**WHAT TO WORK ON**
Rewrite the text of all the items, changing "Online" to "Live" and leaving everything else the same. Leave the pictures out of your answer.

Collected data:
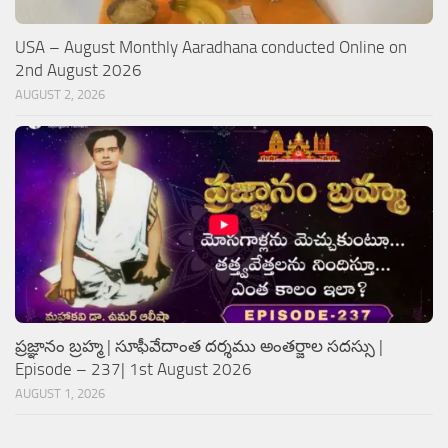
USA – August Monthly Aaradhana conducted Online on
2nd August 2026
AUGUST 2, 2026
ప్రజ్ఞానం బ్రహ్మ | సూఫీవేదాంత దర్శము అంతర్జాల సదస్సు |
Episode – 237| 1st August 2026
AUGUST 1, 2026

**ANSWER SPACE**
USA – August Monthly Aaradhana conducted Live on
2nd August 2026
AUGUST 2, 2026
ప్రజ్ఞానం బ్రహ్మ | సూఫీవేదాంత దర్శము అంతర్జాల సదస్సు |
Episode – 237| 1st August 2026
AUGUST 1, 2026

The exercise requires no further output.